Surgical Vision and Perception, Situation Awareness in Surgery: Surgical robotic tools have been giving surgeons a helping hand for years. While they provide great control, precision, and flexibility to the surgeons, they don’t yet address the cognitive assistance needs in the operating theatre. We are on the verge of a new wave of innovations in artificial intelligence-powered surgical theatre technologies, and surgery is increasingly becoming data-driven. We believe that situation awareness is a key step towards automation in surgery, and we envision situation-aware operating theatre technologies that are able to use data to perceive their environment, comprehend ongoing activities and processes, project outcomes of a number of possible actions, and complement the surgical team by providing real-time guidance during complex tasks and unexpected events. The recent advances in computer vision and machine learning, combined with surgical knowledge representation can answer these needs. We explore how we can reduce the problem of situation awareness in surgery to a set of computer vision problems. Keywords: surgical activity recognition, surgical workflow modelling, surgical video captioning, surgical tool detection and tracking, segmentation of anatomical regions, 6DoF pose estimation

A surgical tool in use

6 DoF Surgical Tool Pose Estimation


Image of simulated surgical scene alongside scene which has been analysed and colour coded.

Using Human Gaze for Surgical Activity Recognition


Activity monitoring and recovery: Most of the existing approaches for activity recognition are designed to perform after-the-fact classification of activities after fully observing videos of single activity. Moreover, such systems usually expect that the same number of people or objects are observed over the entire activity whilst in realistic scenarios often people and objects enter/leave the scene while activity is going on.
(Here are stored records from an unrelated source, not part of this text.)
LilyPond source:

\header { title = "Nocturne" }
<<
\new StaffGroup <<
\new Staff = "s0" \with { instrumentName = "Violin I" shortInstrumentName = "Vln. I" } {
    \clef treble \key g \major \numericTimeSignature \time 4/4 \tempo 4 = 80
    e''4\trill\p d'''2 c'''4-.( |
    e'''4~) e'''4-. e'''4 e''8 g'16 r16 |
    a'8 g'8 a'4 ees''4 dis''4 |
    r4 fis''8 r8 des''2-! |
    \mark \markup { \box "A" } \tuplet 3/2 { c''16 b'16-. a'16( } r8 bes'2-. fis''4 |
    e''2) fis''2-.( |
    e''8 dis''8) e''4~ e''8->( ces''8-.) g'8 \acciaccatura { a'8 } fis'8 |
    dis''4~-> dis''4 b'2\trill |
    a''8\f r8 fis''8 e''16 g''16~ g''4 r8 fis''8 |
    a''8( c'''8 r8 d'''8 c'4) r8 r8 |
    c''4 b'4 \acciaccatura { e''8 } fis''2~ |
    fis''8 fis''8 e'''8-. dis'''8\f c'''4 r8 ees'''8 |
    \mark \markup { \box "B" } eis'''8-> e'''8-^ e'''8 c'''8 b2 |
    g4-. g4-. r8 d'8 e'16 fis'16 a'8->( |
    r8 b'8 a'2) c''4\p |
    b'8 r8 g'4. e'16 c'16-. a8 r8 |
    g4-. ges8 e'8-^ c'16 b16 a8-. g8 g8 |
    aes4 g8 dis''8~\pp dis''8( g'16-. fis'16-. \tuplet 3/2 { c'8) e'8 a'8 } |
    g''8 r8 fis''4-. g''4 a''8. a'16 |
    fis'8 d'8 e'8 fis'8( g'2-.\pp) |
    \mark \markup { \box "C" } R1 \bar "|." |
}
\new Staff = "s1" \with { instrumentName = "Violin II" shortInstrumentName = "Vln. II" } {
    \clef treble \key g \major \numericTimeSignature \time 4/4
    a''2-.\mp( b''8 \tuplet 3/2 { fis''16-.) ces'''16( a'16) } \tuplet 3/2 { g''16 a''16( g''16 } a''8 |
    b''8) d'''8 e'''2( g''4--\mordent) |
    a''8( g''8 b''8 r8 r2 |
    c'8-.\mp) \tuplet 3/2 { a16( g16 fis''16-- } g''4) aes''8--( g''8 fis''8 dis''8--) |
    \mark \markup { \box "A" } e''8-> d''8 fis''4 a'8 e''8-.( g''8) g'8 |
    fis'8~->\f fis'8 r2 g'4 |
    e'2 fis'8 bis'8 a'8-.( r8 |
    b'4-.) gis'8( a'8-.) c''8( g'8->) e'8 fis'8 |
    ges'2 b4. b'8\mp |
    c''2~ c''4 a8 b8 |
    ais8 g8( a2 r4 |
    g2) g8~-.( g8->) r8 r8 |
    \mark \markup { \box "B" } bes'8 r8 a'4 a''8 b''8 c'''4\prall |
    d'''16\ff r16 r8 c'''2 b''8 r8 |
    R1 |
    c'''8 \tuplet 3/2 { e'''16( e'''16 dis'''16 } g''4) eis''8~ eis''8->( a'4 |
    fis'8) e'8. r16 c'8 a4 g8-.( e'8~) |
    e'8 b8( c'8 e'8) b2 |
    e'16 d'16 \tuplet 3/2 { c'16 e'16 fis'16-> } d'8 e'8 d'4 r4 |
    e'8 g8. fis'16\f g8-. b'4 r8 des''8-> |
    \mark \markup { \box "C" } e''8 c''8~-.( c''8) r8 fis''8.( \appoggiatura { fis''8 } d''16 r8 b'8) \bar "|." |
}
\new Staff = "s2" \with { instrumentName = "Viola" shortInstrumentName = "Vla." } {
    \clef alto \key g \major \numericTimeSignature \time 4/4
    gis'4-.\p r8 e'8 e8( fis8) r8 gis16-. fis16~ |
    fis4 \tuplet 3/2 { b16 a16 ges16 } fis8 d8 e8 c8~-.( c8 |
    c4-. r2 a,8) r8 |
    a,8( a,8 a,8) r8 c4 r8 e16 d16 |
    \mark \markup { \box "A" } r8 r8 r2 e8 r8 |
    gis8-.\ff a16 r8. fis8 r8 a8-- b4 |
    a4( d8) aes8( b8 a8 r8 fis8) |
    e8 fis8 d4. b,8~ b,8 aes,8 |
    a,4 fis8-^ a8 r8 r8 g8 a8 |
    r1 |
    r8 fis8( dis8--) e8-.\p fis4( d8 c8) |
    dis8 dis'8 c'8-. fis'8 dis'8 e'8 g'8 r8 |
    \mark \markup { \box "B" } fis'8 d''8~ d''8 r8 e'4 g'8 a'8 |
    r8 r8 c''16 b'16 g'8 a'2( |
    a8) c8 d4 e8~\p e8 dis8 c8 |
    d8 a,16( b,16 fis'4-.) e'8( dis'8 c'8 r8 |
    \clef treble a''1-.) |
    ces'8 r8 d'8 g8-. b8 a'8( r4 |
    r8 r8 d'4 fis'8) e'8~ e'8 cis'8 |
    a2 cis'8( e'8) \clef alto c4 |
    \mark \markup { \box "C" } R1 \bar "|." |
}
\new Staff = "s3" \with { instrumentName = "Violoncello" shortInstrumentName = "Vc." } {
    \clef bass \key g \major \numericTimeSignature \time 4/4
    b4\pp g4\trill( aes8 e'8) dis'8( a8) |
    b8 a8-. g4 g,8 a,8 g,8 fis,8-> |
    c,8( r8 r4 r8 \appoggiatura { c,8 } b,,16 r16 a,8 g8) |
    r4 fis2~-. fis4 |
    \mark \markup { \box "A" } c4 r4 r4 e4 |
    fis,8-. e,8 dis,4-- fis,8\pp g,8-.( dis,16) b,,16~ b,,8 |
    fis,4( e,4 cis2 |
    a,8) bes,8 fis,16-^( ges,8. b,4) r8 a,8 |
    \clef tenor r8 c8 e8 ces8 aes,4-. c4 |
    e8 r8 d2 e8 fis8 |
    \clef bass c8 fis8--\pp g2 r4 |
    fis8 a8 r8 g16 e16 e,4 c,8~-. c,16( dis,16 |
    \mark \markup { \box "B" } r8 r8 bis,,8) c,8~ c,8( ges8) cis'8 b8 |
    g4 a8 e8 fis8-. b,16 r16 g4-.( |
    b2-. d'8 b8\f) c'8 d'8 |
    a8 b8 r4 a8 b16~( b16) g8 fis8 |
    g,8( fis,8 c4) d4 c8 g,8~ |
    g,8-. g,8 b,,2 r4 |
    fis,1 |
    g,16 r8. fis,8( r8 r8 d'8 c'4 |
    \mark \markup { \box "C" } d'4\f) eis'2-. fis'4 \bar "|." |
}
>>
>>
There are three main objectives of our activity recognition approach: 1) to recognise the current event from a short observation period (typically two seconds); 2) to anticipate the most probable event that follows on from the current event; 3) to recognise activity deviations.

Diagram illustrating a neural network.

Seeing to Learn: Observation Learning in Robotics: Seeing to learn (S2l) is an ambitious computer vision-robotics project currently ongoing at University of Leeds, which is aimed at developing advanced observation learning methods for robotics systems. It addresses the inability of current robotic systems to learn from human demonstrations. The project envisions a future where robots could acquire new skills by just observing humans perform a task or even by watching online tutorial videos of demonstrations. In future the robots equipped with these learning methods could be applied in several real world conditions ranging from home to work environments such as construction sites where it could learn to perform the relevant tasks of drilling holes, hammering nails or screwing a bolt just by observing other workers.
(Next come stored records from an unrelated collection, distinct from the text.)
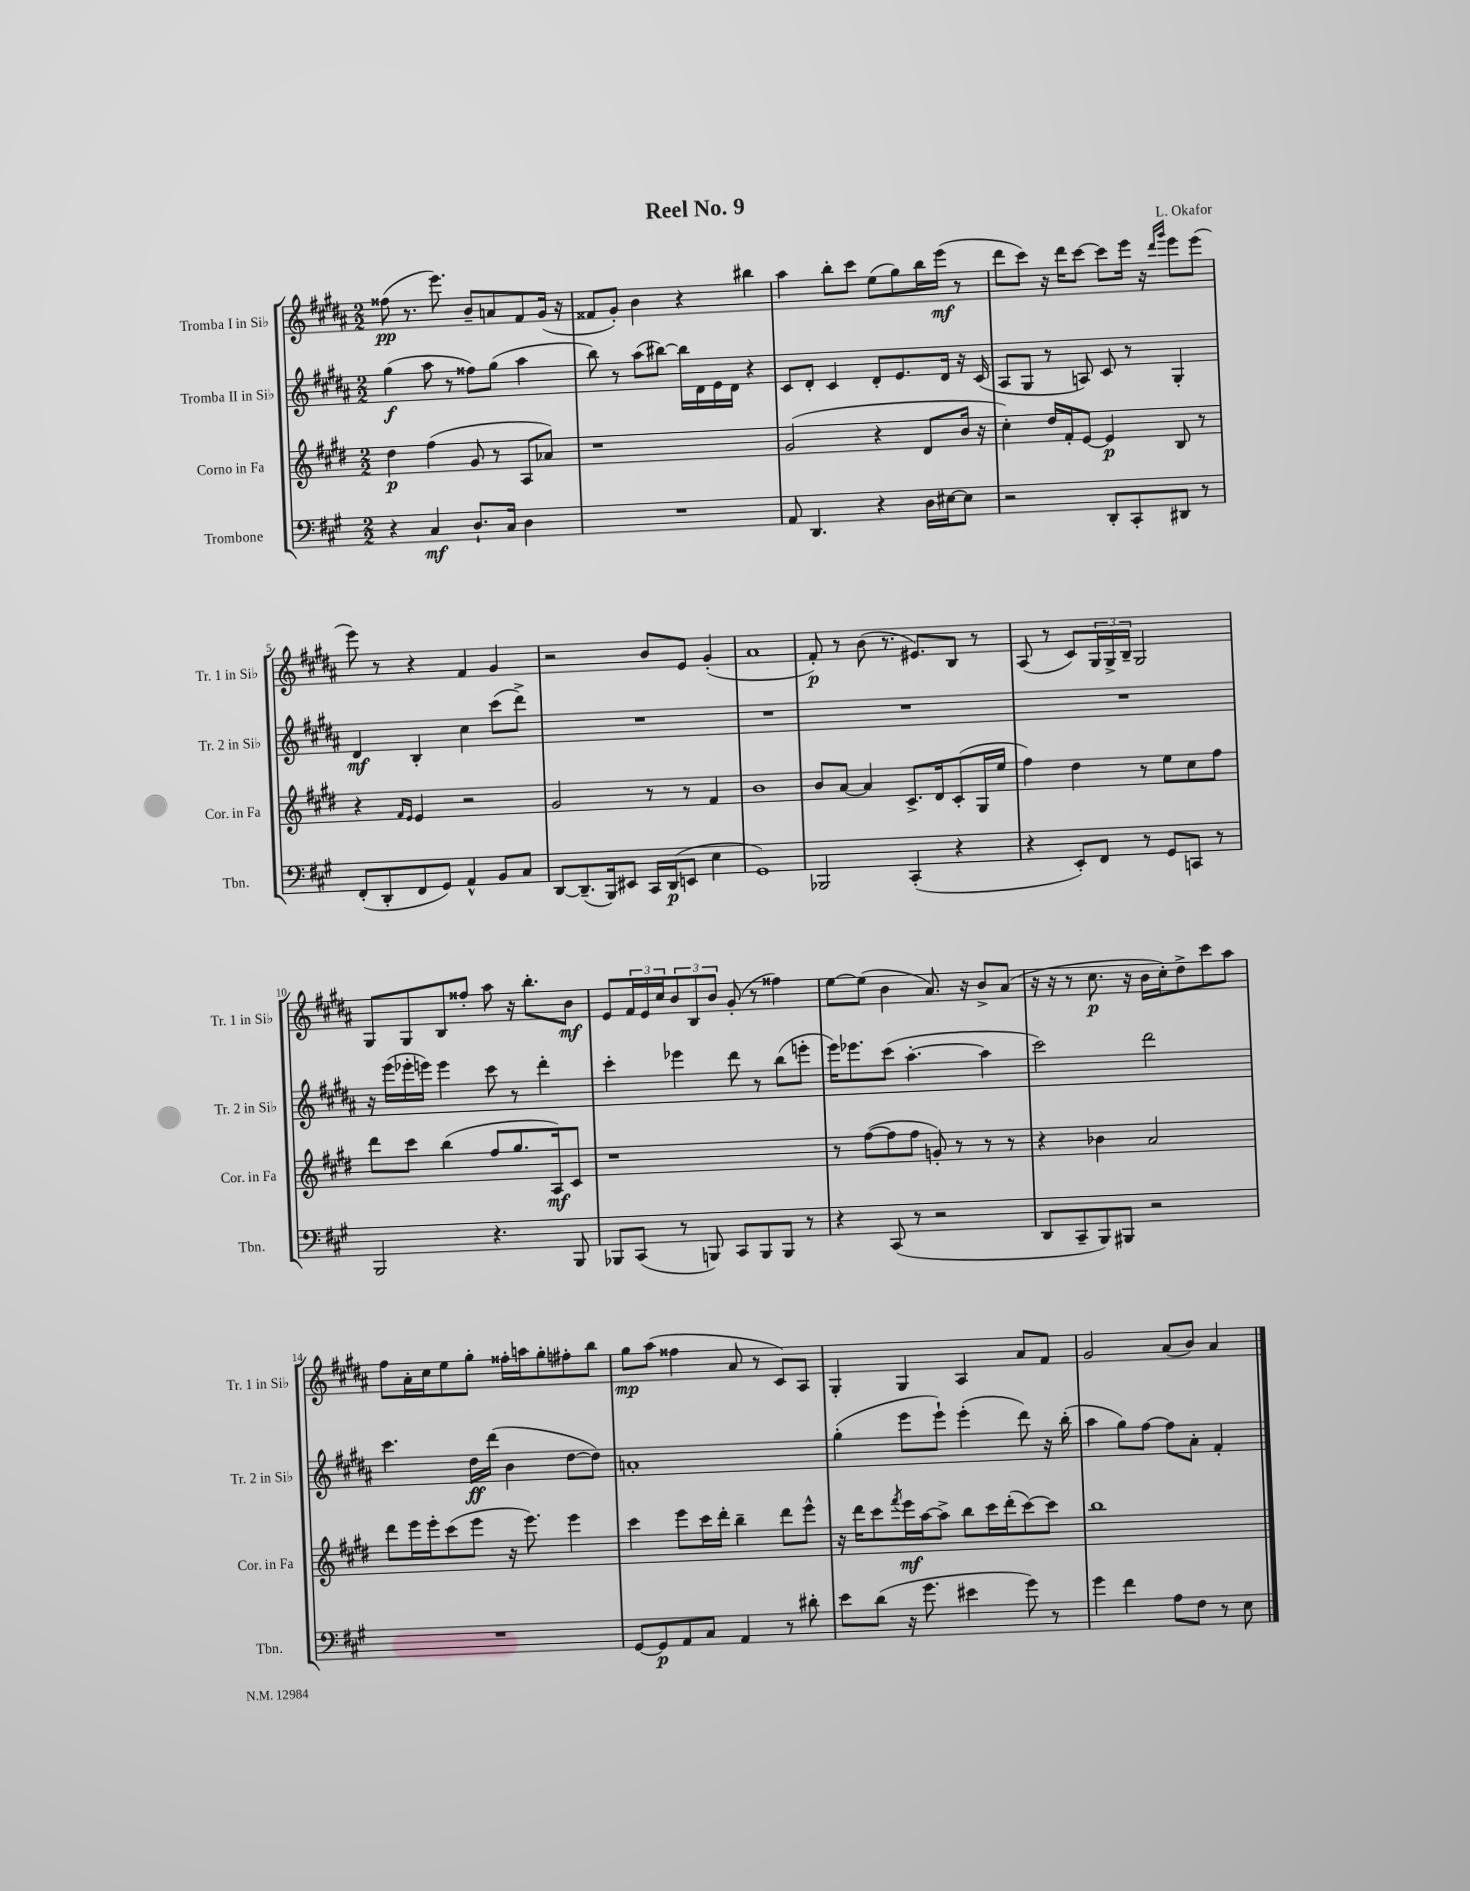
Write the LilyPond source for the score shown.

\header { title = "Reel No. 9" composer = "L. Okafor" }
<<
\new StaffGroup <<
\new Staff = "s0" \with { instrumentName = "Tromba I in Sib" shortInstrumentName = "Tr. 1 in Sib" } {
    \clef treble \key b \major \numericTimeSignature \time 2/2
    fisis''8\pp( r8. e'''8.) b'8-- a'8 fis'8 gis'16( r16 |
    fisis'8 gis'8-.) b'4 r4 bis''4 |
    ais''4 b''8-. cis'''8 e''8( gis''8) b''16 e'''16\mf( r8 |
    dis'''8 cis'''8) r16 dis'''16 cis'''8~ cis'''8 e'''16 r16 \grace { dis'''16 gis'''16 } e'''8 e'''8( |
    e'''8) r8 r4 fis'4 gis'4 |
    r2 b'8 e'8 gis'4-.( |
    ais'1 |
    fis'8-.\p) r8 b'8( r8. eis'8.) b8 r8 |
    ais8( r8 cis'8) \tuplet 3/2 { gis16 gis16-> b16-- } gis2 |
    gis8 gis8 b8 fisis''8-. ais''8 r16 b''8.-. b'8\mf |
    e'8 \tuplet 3/2 { fis'16 e'16 cis''16 } \tuplet 3/2 { b'8 b8 b'8 } gis'8-.( r8 fisis''4) |
    e''8~ e''8( b'4 ais'8.) r16 b'8-> ais'8( |
    r16 r16 r8 cis''8.\p r16 b'16 cis''16-.) dis''8-> cis'''8 ais''8 |
    fis''8 ais'16-. cis''16 e''8 gis''8-. fisis''16-. a''16 gis''8-. fis''8-. b''8 |
    gis''8\mp ais''8( fisis''4 ais'8 r8 cis'8) ais8 |
    gis4-. gis4 ais4 ais'8 fis'8 |
    gis'2 ais'8( b'8) ais'4 \bar "|." |
}
\new Staff = "s1" \with { instrumentName = "Tromba II in Sib" shortInstrumentName = "Tr. 2 in Sib" } {
    \clef treble \key b \major \numericTimeSignature \time 2/2
    gis''4\f( ais''8 r8 fisis''8) gis''8( ais''4 |
    b''8) r8 ais''8( bis''8~) bis''16 dis'16 e'16 dis'16 r4 |
    cis'8 dis'8-. cis'4 dis'8-. e'8. dis'16 r16 cis'16( |
    ais8 gis8 r8 a8) cis'8 r8 gis4-. |
    dis'4\mf b4-. cis''4 cis'''8( dis'''8->) |
    R1 |
    R1 |
    R1 |
    R1 |
    r16 e'''16( ees'''16-. e'''16) e'''4 cis'''8 r8 dis'''4-. |
    cis'''4-. ees'''4 dis'''8 r8 b''8( e'''8-. |
    e'''16) ees'''8. cis'''8( ais''4.~-. ais''4 |
    cis'''2) dis'''2 |
    cis'''4. dis''16\ff dis'''16( b'4 dis''8~ dis''8) |
    a'1-. |
    gis''4-.( e'''8 e'''8-!) e'''4-.( dis'''8) r16 b''16-.( |
    ais''4 gis''8) fis''8~ fis''8 ais'8-. fis'4-. \bar "|." |
}
\new Staff = "s2" \with { instrumentName = "Corno in Fa" shortInstrumentName = "Cor. in Fa" } {
    \clef treble \key e \major \numericTimeSignature \time 2/2
    dis''4\p fis''4( gis'8 r8 a8 aes'8) |
    r1 |
    gis'2( r4 dis'8 b'16 r16 |
    cis''4-.) dis''16 fis'16-. e'8~ e'4\p b8 r8 |
    r4 \grace { fis'16 e'16 } e'4 r2 |
    gis'2 r8 r8 fis'4 |
    b'1 |
    b'8 a'8~ a'4 cis'8.-> dis'16 cis'8-.( gis16 e''16 |
    fis''4) dis''4 r8 e''8 cis''8 fis''8 |
    dis'''8 cis'''8 b''4( fis''8 gis''8. a16\mf) cis'8 |
    r1 |
    r8 fis''8~( fis''8 fis''8 g'8-.) r8 r8 r8 |
    r4 bes'4 a'2 |
    dis'''8 e'''16 e'''16-. cis'''8( e'''8 r16 e'''8.) e'''4 |
    cis'''4 e'''8 cis'''16 dis'''16-. b''4-- dis'''8 e'''8-^ |
    r16 dis'''16 cis'''8 \acciaccatura { fis'''8 } e'''16\mf a''16~ a''8-> b''8 cis'''16 dis'''16-.( cis'''8~) cis'''8 |
    b''1 \bar "|." |
}
\new Staff = "s3" \with { instrumentName = "Trombone" shortInstrumentName = "Tbn." } {
    \clef bass \key a \major \numericTimeSignature \time 2/2
    r4 cis4\mf d8.-! cis16 d4 |
    R1 |
    a,8 d,4. r4 d16 eis16~ eis8 |
    r2 d,8-. cis,8-. dis,8 r8 |
    fis,8-.( d,8-. fis,8 gis,8) a,4-^ b,8 cis8 |
    d,8~ d,8.--( b,,16) eis,8 cis,16 d,16\p( e,8 e4 |
    gis,1) |
    bes,,2 cis,4-.( r4 |
    r4 e,8-.) fis,8 r8 gis,8 c,8 r8 |
    b,,2 r4. b,,8 |
    bes,,8 cis,8( r8 b,,8) cis,8 b,,8 b,,8 r8 |
    r4 cis,8( r8 r2 |
    d,8 cis,8-- b,,8) bis,,8 r2 |
    R1 |
    gis,8~ gis,8\p a,8 cis8 a,4 r8 dis'8-. |
    e'8 d'8( r16 gis'8. eis'4 gis'8) r8 |
    gis'4 fis'4 a8 fis8 r8 e8 \bar "|." |
}
>>
>>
Diagram showing a robot observing a human carrying out a task and then reproducing the activity.

Unsupervised activity analysis: Our goal is to learn conceptual models of human activity from observation by a mobile robot given minimal guidance. The ultimate aim is to enable a robot and people to have a shared understanding of what is occuring in the environment. This is a prerequisite for the robot to become a useful assistant.

Photograph of a human using a water cooler with the person's body overlaid by a wire mesh showing torso and limb positions.

Tracking objects: This work applies local and global constraints in an optimisation procedure where the interpretation of the tracks (local constraints) and events (global constraints) mutually influence each other. We build a model in terms of the person-object relationship over time which focuses on the carry event. Closed contours which are approximately convex are detected as potential carried objects and form a set of initial object detections. A high level interpretation of which objects are carried when and by whom is computed from high confidence object detections. The current high level interpretation induces a set of object tracks. Confidence estimates on object detections are changed based on the current object tracks. The high level interpretation from above is repeated until convergence.

A photograph of a man carrying a plastic container. The container has been outlined in red by the computer vision system.